Start of Data to process
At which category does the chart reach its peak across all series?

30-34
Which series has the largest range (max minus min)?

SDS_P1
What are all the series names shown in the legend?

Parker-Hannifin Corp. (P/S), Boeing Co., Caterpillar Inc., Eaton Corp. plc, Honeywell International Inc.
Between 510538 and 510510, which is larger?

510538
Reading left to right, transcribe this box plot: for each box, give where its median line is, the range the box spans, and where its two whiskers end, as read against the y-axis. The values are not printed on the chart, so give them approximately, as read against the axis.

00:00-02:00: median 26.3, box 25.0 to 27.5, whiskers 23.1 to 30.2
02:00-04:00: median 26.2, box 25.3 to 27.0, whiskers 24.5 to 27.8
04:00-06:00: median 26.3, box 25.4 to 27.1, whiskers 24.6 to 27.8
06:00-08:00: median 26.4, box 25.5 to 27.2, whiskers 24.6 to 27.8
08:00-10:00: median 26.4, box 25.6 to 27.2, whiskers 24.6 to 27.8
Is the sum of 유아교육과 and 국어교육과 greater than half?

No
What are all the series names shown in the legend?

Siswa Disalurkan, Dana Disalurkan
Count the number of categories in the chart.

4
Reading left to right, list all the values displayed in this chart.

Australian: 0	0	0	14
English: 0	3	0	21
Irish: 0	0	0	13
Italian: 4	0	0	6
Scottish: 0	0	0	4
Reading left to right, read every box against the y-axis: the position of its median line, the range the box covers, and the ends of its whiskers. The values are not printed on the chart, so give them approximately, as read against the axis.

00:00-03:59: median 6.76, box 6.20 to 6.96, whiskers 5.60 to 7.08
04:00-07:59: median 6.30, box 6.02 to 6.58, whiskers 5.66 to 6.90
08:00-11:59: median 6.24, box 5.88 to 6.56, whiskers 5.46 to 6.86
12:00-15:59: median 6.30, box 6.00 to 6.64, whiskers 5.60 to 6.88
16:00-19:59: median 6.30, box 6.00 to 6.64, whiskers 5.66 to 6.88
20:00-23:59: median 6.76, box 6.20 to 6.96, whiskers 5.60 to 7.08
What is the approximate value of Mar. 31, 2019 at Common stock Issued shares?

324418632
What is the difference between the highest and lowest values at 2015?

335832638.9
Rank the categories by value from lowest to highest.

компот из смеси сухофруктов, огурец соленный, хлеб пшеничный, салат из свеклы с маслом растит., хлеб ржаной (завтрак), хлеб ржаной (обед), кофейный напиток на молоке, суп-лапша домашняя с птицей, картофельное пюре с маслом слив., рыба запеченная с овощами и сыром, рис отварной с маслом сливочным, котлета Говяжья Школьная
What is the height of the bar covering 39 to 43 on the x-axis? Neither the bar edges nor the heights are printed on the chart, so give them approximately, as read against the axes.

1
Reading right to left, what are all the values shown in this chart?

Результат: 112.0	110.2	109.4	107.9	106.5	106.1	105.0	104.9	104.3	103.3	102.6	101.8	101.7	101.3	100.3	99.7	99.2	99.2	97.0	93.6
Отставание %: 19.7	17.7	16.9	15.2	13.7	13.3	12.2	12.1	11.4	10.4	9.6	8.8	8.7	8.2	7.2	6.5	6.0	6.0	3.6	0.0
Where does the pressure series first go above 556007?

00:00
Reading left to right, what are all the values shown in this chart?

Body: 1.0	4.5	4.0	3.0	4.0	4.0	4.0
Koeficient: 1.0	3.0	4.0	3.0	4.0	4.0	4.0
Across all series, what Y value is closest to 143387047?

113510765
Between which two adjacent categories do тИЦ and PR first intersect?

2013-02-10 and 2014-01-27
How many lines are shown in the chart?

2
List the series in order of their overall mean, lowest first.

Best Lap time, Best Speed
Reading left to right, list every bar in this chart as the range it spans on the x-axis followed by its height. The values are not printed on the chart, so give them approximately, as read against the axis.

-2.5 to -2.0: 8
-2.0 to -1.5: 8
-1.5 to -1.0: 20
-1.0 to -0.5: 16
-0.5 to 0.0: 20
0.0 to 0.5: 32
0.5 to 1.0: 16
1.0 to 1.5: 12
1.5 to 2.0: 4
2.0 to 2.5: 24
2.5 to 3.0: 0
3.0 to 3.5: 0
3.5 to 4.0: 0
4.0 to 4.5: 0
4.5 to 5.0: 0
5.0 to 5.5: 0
End of Data to process
Retype every one of the records above, character for character, with no changes.

At which category does the chart reach its peak across all series?

30-34
Which series has the largest range (max minus min)?

SDS_P1
What are all the series names shown in the legend?

Parker-Hannifin Corp. (P/S), Boeing Co., Caterpillar Inc., Eaton Corp. plc, Honeywell International Inc.
Between 510538 and 510510, which is larger?

510538
Reading left to right, transcribe this box plot: for each box, give where its median line is, the range the box spans, and where its two whiskers end, as read against the y-axis. The values are not printed on the chart, so give them approximately, as read against the axis.

00:00-02:00: median 26.3, box 25.0 to 27.5, whiskers 23.1 to 30.2
02:00-04:00: median 26.2, box 25.3 to 27.0, whiskers 24.5 to 27.8
04:00-06:00: median 26.3, box 25.4 to 27.1, whiskers 24.6 to 27.8
06:00-08:00: median 26.4, box 25.5 to 27.2, whiskers 24.6 to 27.8
08:00-10:00: median 26.4, box 25.6 to 27.2, whiskers 24.6 to 27.8
Is the sum of 유아교육과 and 국어교육과 greater than half?

No
What are all the series names shown in the legend?

Siswa Disalurkan, Dana Disalurkan
Count the number of categories in the chart.

4
Reading left to right, list all the values displayed in this chart.

Australian: 0	0	0	14
English: 0	3	0	21
Irish: 0	0	0	13
Italian: 4	0	0	6
Scottish: 0	0	0	4
Reading left to right, read every box against the y-axis: the position of its median line, the range the box covers, and the ends of its whiskers. The values are not printed on the chart, so give them approximately, as read against the axis.

00:00-03:59: median 6.76, box 6.20 to 6.96, whiskers 5.60 to 7.08
04:00-07:59: median 6.30, box 6.02 to 6.58, whiskers 5.66 to 6.90
08:00-11:59: median 6.24, box 5.88 to 6.56, whiskers 5.46 to 6.86
12:00-15:59: median 6.30, box 6.00 to 6.64, whiskers 5.60 to 6.88
16:00-19:59: median 6.30, box 6.00 to 6.64, whiskers 5.66 to 6.88
20:00-23:59: median 6.76, box 6.20 to 6.96, whiskers 5.60 to 7.08
What is the approximate value of Mar. 31, 2019 at Common stock Issued shares?

324418632
What is the difference between the highest and lowest values at 2015?

335832638.9
Rank the categories by value from lowest to highest.

компот из смеси сухофруктов, огурец соленный, хлеб пшеничный, салат из свеклы с маслом растит., хлеб ржаной (завтрак), хлеб ржаной (обед), кофейный напиток на молоке, суп-лапша домашняя с птицей, картофельное пюре с маслом слив., рыба запеченная с овощами и сыром, рис отварной с маслом сливочным, котлета Говяжья Школьная
What is the height of the bar covering 39 to 43 on the x-axis? Neither the bar edges nor the heights are printed on the chart, so give them approximately, as read against the axes.

1
Reading right to left, what are all the values shown in this chart?

Результат: 112.0	110.2	109.4	107.9	106.5	106.1	105.0	104.9	104.3	103.3	102.6	101.8	101.7	101.3	100.3	99.7	99.2	99.2	97.0	93.6
Отставание %: 19.7	17.7	16.9	15.2	13.7	13.3	12.2	12.1	11.4	10.4	9.6	8.8	8.7	8.2	7.2	6.5	6.0	6.0	3.6	0.0
Where does the pressure series first go above 556007?

00:00
Reading left to right, what are all the values shown in this chart?

Body: 1.0	4.5	4.0	3.0	4.0	4.0	4.0
Koeficient: 1.0	3.0	4.0	3.0	4.0	4.0	4.0
Across all series, what Y value is closest to 143387047?

113510765
Between which two adjacent categories do тИЦ and PR first intersect?

2013-02-10 and 2014-01-27
How many lines are shown in the chart?

2
List the series in order of their overall mean, lowest first.

Best Lap time, Best Speed
Reading left to right, list every bar in this chart as the range it spans on the x-axis followed by its height. The values are not printed on the chart, so give them approximately, as read against the axis.

-2.5 to -2.0: 8
-2.0 to -1.5: 8
-1.5 to -1.0: 20
-1.0 to -0.5: 16
-0.5 to 0.0: 20
0.0 to 0.5: 32
0.5 to 1.0: 16
1.0 to 1.5: 12
1.5 to 2.0: 4
2.0 to 2.5: 24
2.5 to 3.0: 0
3.0 to 3.5: 0
3.5 to 4.0: 0
4.0 to 4.5: 0
4.5 to 5.0: 0
5.0 to 5.5: 0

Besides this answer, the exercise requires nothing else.